Sri Ganguly’s insistence, however, serves to recall the pertinent observations of an eminent author on the point. It was said:
“…A common form of argument used by counsel in legal cases is to suggest that if the court decides in favour of the opposing counsel’s arguments, it will become necessary to draw lines which may be very difficult or impossible to draw. “Where will you draw the line”? is, of course, a question which must be faced by a legislator who is actually proposing to lay down lines for all future cases, but it is not a question which needs in general to be faced by common law courts who proceed in slow stages, moving from case to case…”
(See: “Pragmatism and Theory in English Law”; page 75; Hamlyn Lectures of 1987)
The learned author recalls Lord Lindley’s “robust answer” to the question where will you draw the line?
“Nothing is more common in life than to be unable to draw the line between two things. Who can draw the line between plants and animals? And yet who has any difficulty in saying that an oak-tree is a plant and not an animal?”.

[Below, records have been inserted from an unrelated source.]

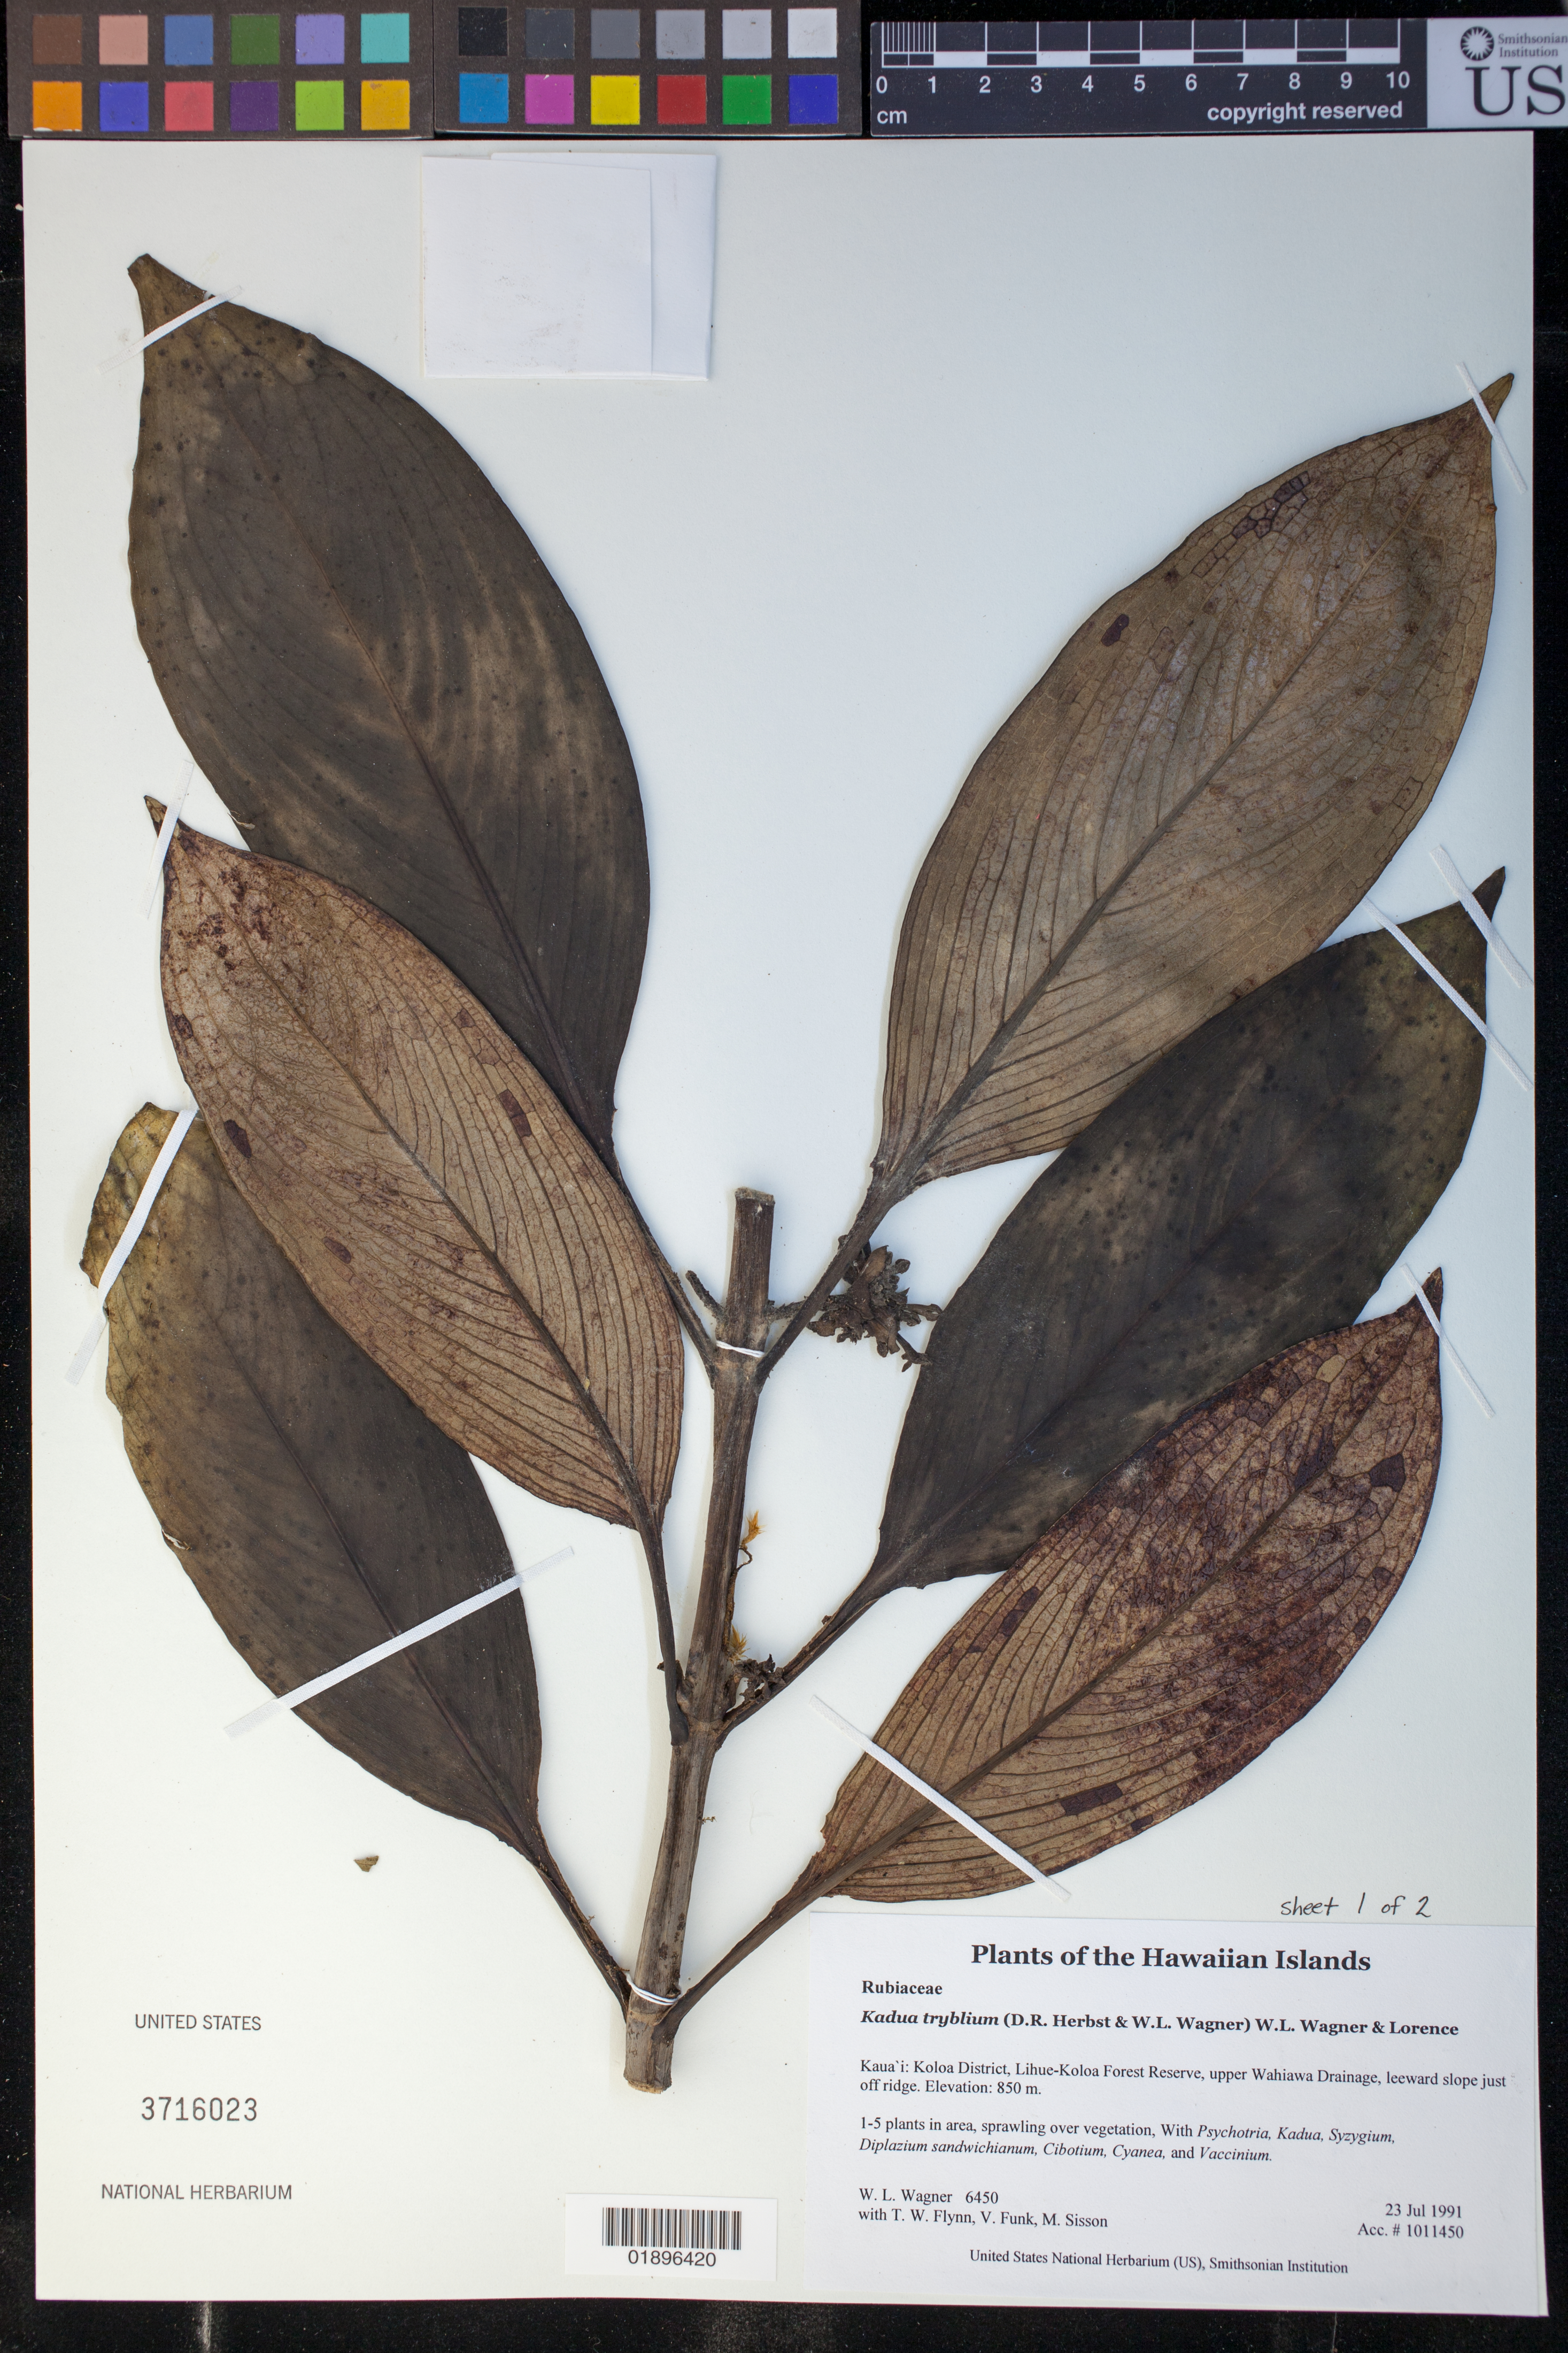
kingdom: Plantae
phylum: Tracheophyta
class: Magnoliopsida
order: Gentianales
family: Rubiaceae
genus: Kadua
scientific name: Kadua tryblium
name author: (D.R. Herbst & W.L. Wagner) W.L. Wagner & Lorence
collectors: W. L. Wagner, T. W. Flynn, V. Funk & M. Sisson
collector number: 6450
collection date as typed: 23 Jul 1991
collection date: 1991-07-23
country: United States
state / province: Hawaii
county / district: Kauai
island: Kaua'i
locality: Koloa District, Lihue-Koloa Forest Reserve, upper Wahiawa Drainage, leeward slope just off ridge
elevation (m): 850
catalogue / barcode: US 3716023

(See: Att.-Gen. v. Brighton & Have Co-operative Assoc. (1900) 1 Ch. 276 at P. 282)
Again , Lord Coleridge in Mayor of Southport v. Morris (1893) 1 Q.B. 359 at 361 said:
“The Attorney-General has asked where we are to draw line. The answer is that it is not necessary to draw it at any precise point. It is enough for us to say that the present case is on the right side of any line that could reasonably be drawn.”
10. In the result for the foregoing reasons, we find no merit in this appeal which is, accordingly, dismissed.